* [STORED DATA]
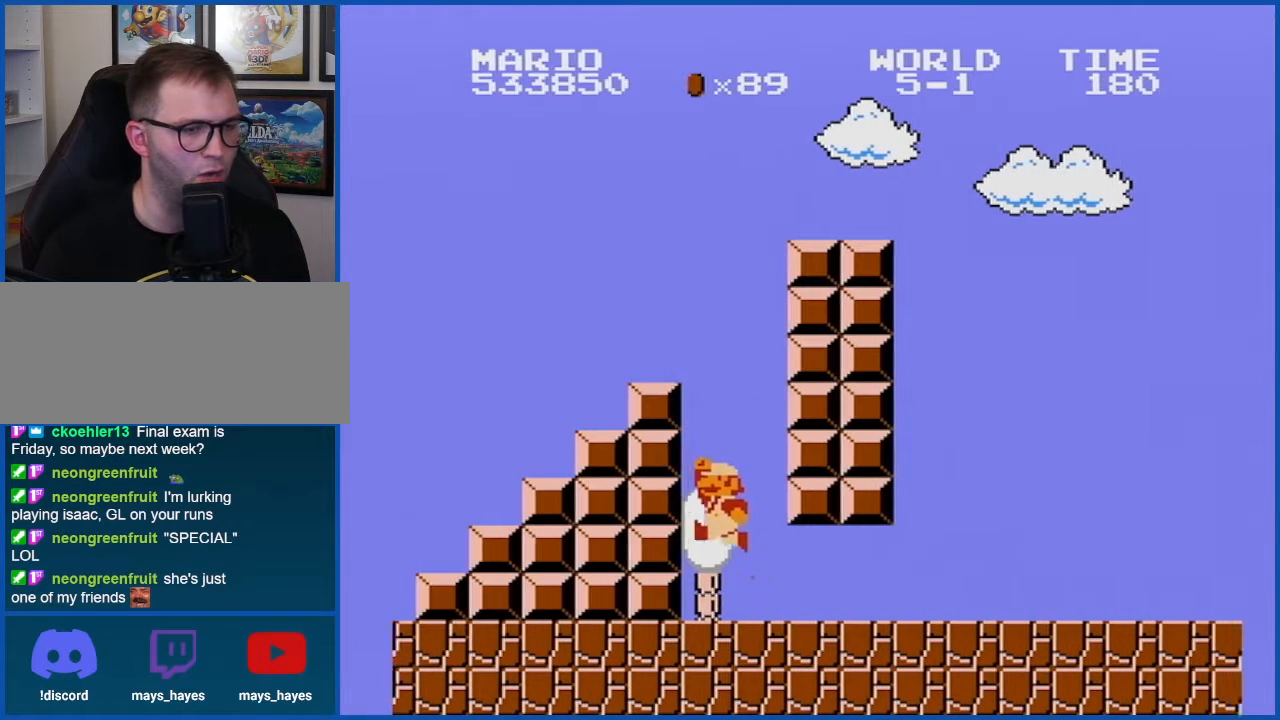
{"buttons": ["B", "DPAD_LEFT"], "events": [[267, "DPAD_RIGHT", "up"], [367, "DPAD_LEFT", "down"]]}
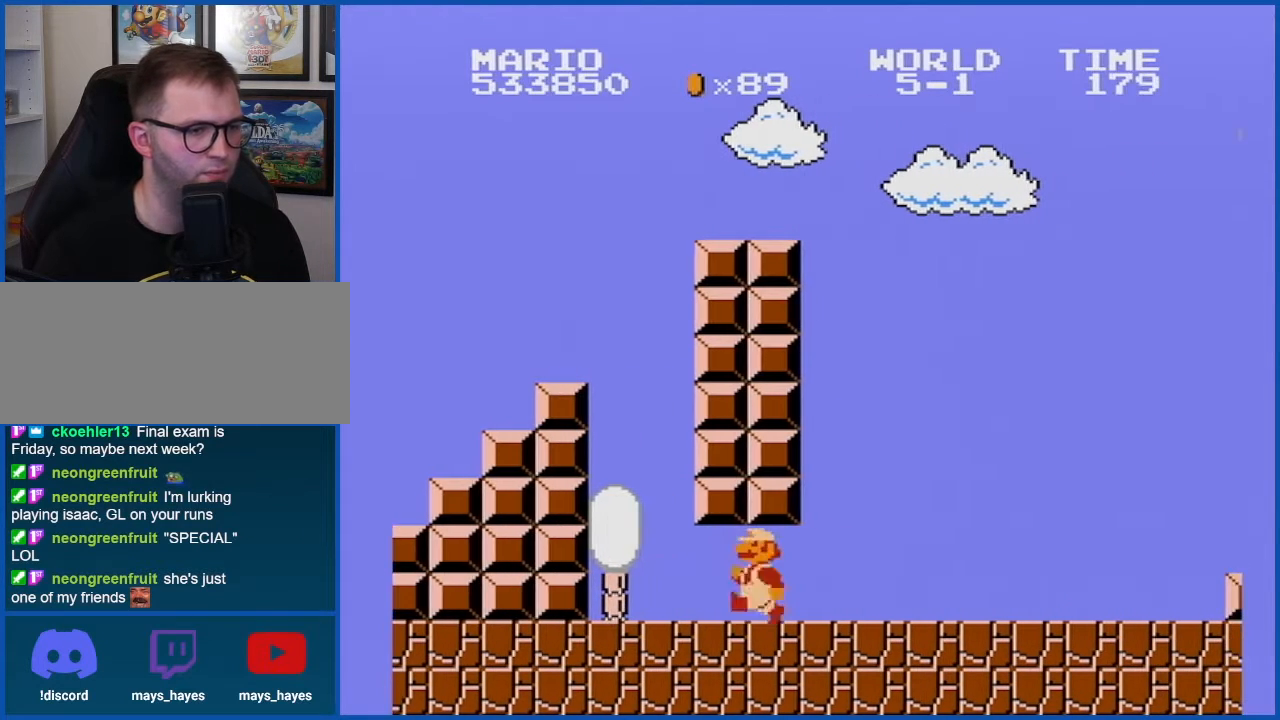
{"buttons": ["B", "DPAD_LEFT"], "events": []}
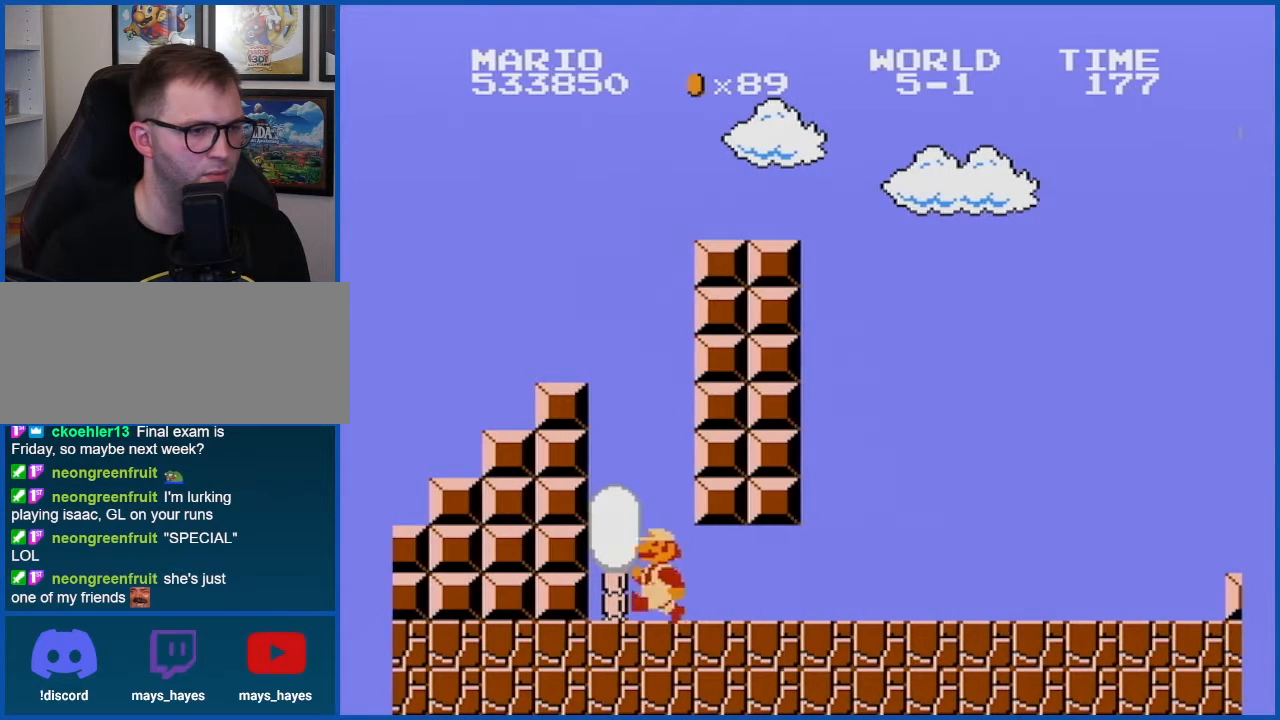
{"buttons": ["A", "B"], "events": [[33, "A", "down"], [117, "DPAD_LEFT", "up"], [284, "DPAD_LEFT", "down"], [500, "DPAD_LEFT", "up"]]}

* [ACTIVITY] Without including any picture, reproduce the material above word for word.

* [RESPONSE TO THIS TASK]
{"buttons": ["B", "DPAD_LEFT"], "events": [[267, "DPAD_RIGHT", "up"], [367, "DPAD_LEFT", "down"]]}
{"buttons": ["B", "DPAD_LEFT"], "events": []}
{"buttons": ["A", "B"], "events": [[33, "A", "down"], [117, "DPAD_LEFT", "up"], [284, "DPAD_LEFT", "down"], [500, "DPAD_LEFT", "up"]]}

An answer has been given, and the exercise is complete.